The method comprises the steps of selecting a set time period, such as one week, collecting the use frequency of a user on response linguistic data in one week, determining the priority of the response linguistic data by combining the use frequency of the response linguistic data with a determined matching rule, establishing a response network for the mapping relation library according to the priority, determining the priority of a second linguistic data text based on the response network and the priority, and searching for response voice matched with the second linguistic data text. The priority is determined by the use frequency of the response corpus and the matching rule, and response voice more conforming to the requirements of users is provided. Optionally, the user may download a favorite voice library from the speaker server into the user's smart speaker, and may also download an intelligent voice that is not suitable for the age group.
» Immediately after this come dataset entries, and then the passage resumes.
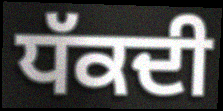
ਧੱਕਦੀ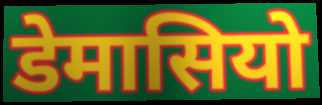
डेमासियोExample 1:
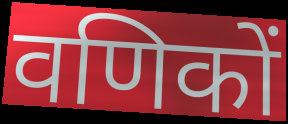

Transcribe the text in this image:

वणिकों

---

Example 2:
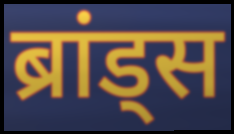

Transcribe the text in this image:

ब्रांड्स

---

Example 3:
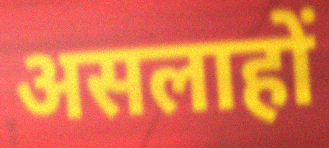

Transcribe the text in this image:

असलाहों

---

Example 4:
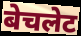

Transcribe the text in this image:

बेचलेट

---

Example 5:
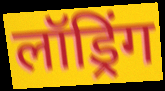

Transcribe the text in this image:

लॉड्रिंग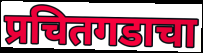
प्रचितगडाचा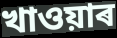
খাওয়াৰ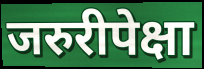
जरुरीपेक्षाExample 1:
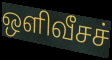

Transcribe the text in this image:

ஒளிவீசச்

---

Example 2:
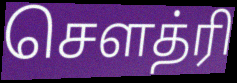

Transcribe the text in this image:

சௌத்ரி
In a specific example, when the answer network is constructed, the corpus 1a, the corpus 1b, the corpus 1c, and the corpus 1d correspond to the corresponding voices 1a, 1b, 1c, and 1d, respectively, in the previous period, when the related voices are called, the integrity of the voices needs to be determined, and when the voices are damaged, the address of the next stage of voice is called in the same area and the next stage of voice is put on line. If speech 1a is corrupted, the address of speech 1b is invoked. And extracting response information according to the characteristic information and the related positive and negative feedback values, and if the response information is confirmed, preparing a second corpus text responding to the user. If the response corpus text does not have the corresponding first characteristic voice, the default voice converter is used for converting the response corpus into the response voice and outputting the response voice to the intelligent sound box.
EXAMPLE III
Fig. 3 is a schematic structural diagram of a corpus processing apparatus according to a third embodiment of the present invention, which is suitable for executing a corpus processing method according to the third embodiment of the present invention. As shown in fig. 3, the apparatus may specifically include:
a mapping relation library determining module 310, configured to determine a mapping relation between the first corpus text and the first feature speech according to the obtained first corpus text and the first feature speech to form a mapping relation library;
a matching rule determining module 320, configured to convert the received second feature speech into a second corpus text, extract a keyword of the second corpus text, and determine a matching rule according to the keyword;
and the response voice determining module 330 is configured to search, according to the matching rule, the mapping relation library for a response voice matching the second corpus text.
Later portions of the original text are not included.